*Text block*:
-*-*-

If I show a kid 100 elephants, and one dolphin, it will in fact be aware that
a dolphin is not an elephant. In fact, I bet it'd still be aware of that even
if I were to include one dolphin in the sequence of elephants and claim it's
an elephant. In fact I was curious and I have a kid. I was pretty sure they
didn't know the difference between a bee and a praying mantis, so I used those
(google images makes that really quick). "That's a different kind of bee
daddy" is what came out. Now of course, you can say kids have seen lots of
examples of animals already and therefore they have a lot of negative training
data "stored in their memory". That's not how the mind works though. It
doesn't go away and train itself at all.

And it's easy to devise an algorithm that does that too. Instead of using the
positive examples to draw a decision boundary directly you use it to train
both positive and negative features.

You can have independent features, negative features and positive features.
Deep learning as it's commonly used gets you positive features, but really
backprop just moves features away from independence of the input data.
Learning the opposite question is easy as well. So combine this, running half-
half positive and negative features. That gets you positive and negative
features. So yes you can train, even with deep learning, on just a few
examples. Backprop will convert independent features to either positive or
negative features.

-*-*-

*Work instruction*: Continue the comment on learning from a few examples with positive and negative features, picking up after its last sentence.

*Exercise data*:
-*-*-

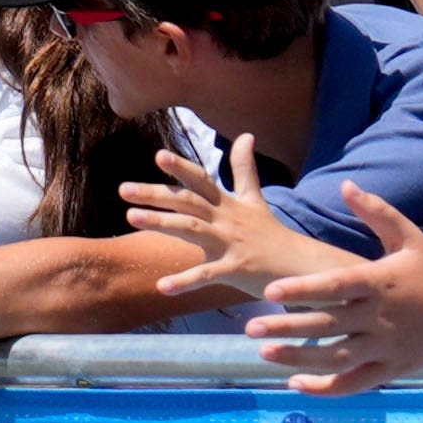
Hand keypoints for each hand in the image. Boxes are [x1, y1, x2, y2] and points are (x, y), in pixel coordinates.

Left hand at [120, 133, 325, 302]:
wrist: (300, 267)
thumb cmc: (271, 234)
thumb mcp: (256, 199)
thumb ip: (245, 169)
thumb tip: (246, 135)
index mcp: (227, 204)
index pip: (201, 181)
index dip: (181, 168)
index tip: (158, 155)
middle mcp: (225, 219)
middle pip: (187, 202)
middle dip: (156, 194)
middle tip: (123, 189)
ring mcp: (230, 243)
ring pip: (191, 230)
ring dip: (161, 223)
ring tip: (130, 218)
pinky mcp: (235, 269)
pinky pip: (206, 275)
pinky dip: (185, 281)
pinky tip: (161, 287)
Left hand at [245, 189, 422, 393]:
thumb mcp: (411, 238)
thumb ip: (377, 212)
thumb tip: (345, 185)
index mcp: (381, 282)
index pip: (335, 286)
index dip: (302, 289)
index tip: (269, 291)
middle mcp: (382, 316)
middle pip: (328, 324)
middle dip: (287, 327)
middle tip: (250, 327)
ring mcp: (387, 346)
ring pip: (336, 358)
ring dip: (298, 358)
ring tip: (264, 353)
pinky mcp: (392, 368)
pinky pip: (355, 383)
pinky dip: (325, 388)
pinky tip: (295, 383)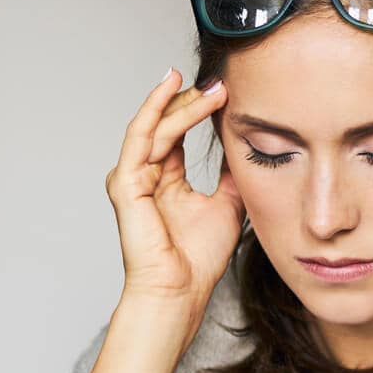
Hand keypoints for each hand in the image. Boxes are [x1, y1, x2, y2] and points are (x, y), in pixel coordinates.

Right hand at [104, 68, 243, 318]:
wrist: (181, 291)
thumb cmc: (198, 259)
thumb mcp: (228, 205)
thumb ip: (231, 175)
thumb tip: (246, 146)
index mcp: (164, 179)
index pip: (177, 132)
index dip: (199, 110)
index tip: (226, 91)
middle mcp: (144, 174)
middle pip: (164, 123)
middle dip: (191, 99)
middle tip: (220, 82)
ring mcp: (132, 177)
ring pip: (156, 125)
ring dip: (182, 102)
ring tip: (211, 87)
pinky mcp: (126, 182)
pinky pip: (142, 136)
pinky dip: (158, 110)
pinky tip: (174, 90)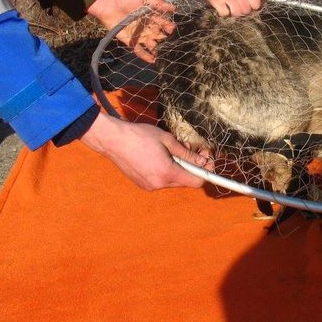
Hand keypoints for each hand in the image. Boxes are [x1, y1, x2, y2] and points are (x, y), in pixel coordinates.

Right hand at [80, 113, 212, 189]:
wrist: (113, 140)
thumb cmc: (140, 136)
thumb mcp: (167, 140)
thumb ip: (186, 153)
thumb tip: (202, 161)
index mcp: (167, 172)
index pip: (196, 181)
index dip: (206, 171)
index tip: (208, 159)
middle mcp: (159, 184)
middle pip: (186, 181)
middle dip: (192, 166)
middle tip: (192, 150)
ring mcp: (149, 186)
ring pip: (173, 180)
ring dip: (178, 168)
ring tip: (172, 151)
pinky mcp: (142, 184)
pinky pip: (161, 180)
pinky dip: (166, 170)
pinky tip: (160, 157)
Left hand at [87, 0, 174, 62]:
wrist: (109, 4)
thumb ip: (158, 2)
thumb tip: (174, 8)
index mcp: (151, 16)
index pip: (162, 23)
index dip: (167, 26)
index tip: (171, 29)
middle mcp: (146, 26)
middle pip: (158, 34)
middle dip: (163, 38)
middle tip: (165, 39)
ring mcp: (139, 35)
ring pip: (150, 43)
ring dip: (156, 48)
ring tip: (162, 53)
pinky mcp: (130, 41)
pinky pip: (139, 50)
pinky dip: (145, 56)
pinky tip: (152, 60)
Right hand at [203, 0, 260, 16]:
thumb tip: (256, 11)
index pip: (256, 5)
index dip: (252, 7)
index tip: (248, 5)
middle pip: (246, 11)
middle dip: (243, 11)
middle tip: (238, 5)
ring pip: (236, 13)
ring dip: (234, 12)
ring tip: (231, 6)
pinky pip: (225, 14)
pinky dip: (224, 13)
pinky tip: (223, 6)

-*-*-

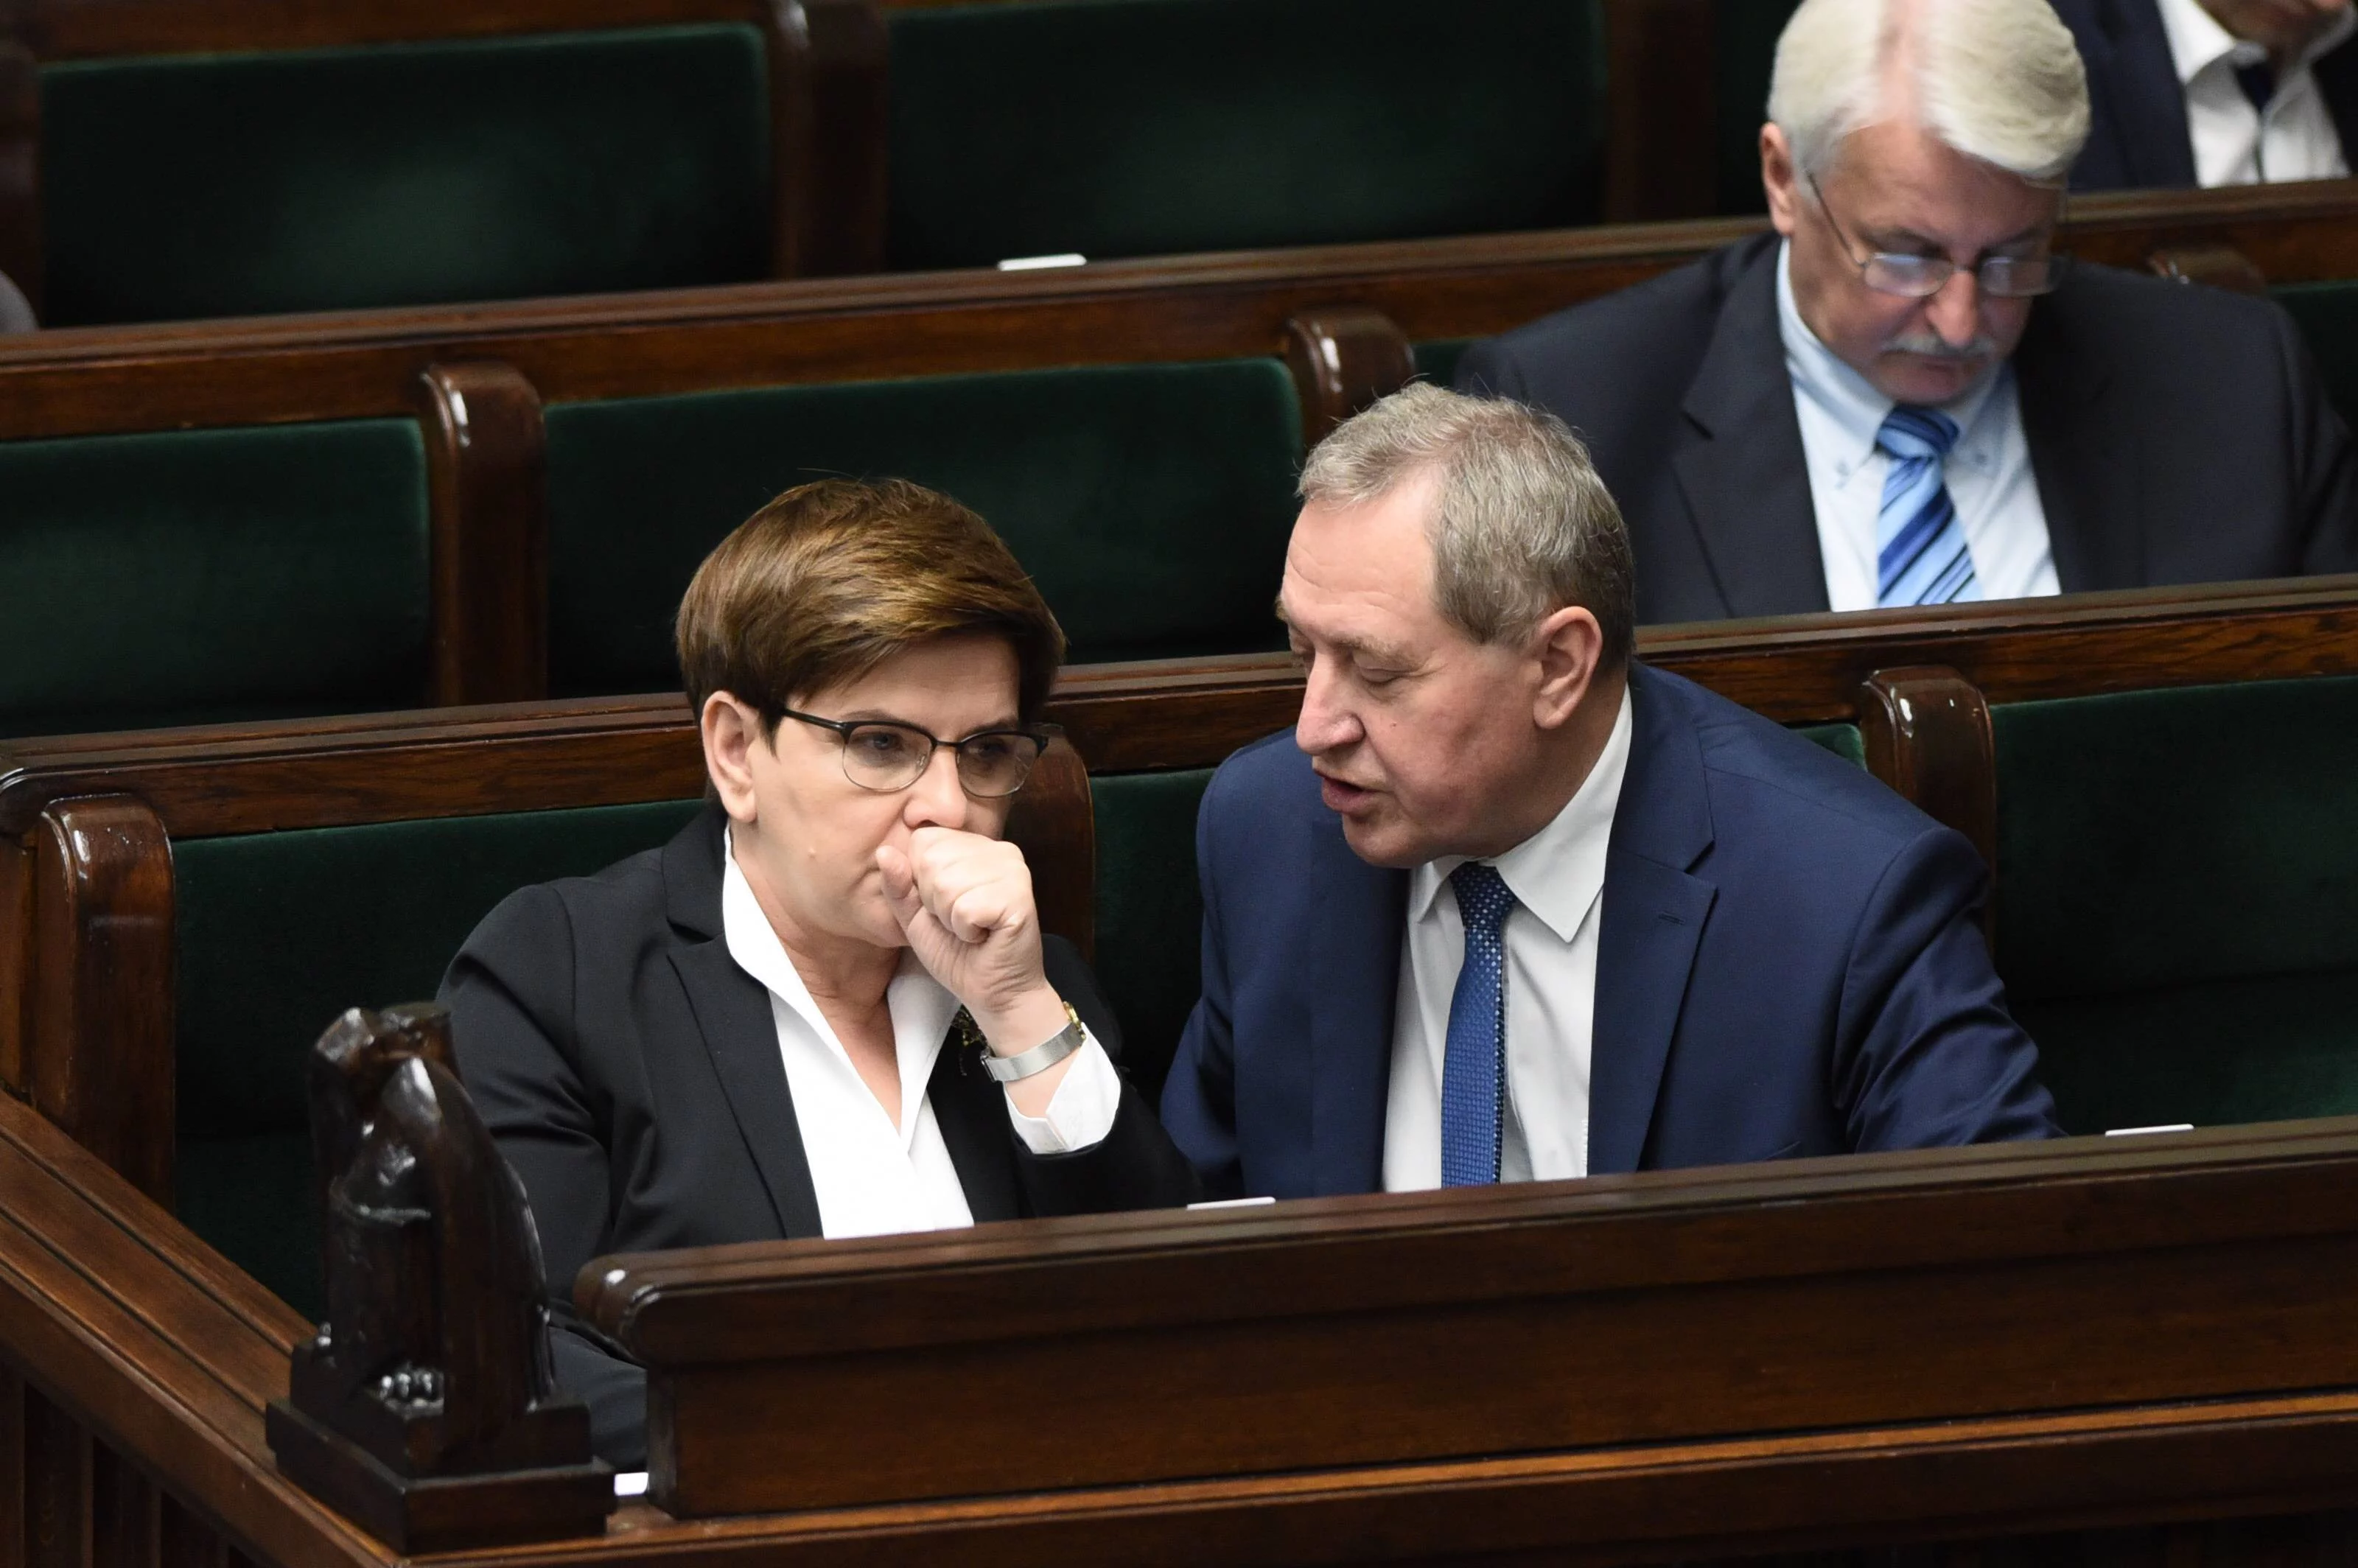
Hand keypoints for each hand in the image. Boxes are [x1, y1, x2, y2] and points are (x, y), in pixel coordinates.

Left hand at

-*-*-

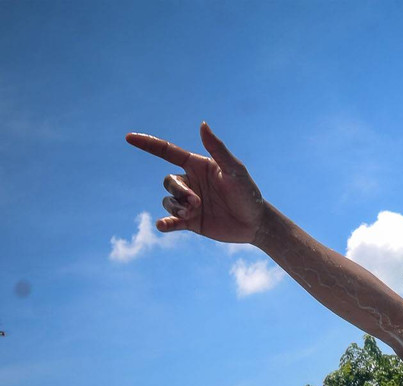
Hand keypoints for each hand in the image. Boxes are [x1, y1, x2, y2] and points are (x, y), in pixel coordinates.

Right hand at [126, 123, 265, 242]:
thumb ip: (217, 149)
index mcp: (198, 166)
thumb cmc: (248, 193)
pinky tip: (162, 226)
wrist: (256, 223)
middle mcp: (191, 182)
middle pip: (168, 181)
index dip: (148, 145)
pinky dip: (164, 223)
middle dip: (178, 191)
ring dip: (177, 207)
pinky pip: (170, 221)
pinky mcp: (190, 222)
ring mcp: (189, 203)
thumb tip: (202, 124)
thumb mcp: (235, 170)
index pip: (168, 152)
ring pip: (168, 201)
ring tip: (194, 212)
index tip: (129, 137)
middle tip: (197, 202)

-*-*-

*Written answer*:
So now let's say I do that with 1000 9x9 convolutions and I train half of them
positive and half of them negative. Would it be able to tell me a 64x64
dolphin is not an elephant ? Interesting question. I need to try, but I have
little doubt that this will succeed, and get a decent success rate on
identifying dolphins as non-elephants.

It is even possible to do deep online learning, especially if you don't care
about different images having unequal weights. And there's plenty of
algorithms that can do online learning by themselves as well. In fact, the
quintessential reinforcement learning algorithm is pretty much the answer to
the question "how can I update my probability distribution exactly given this
extra piece of data".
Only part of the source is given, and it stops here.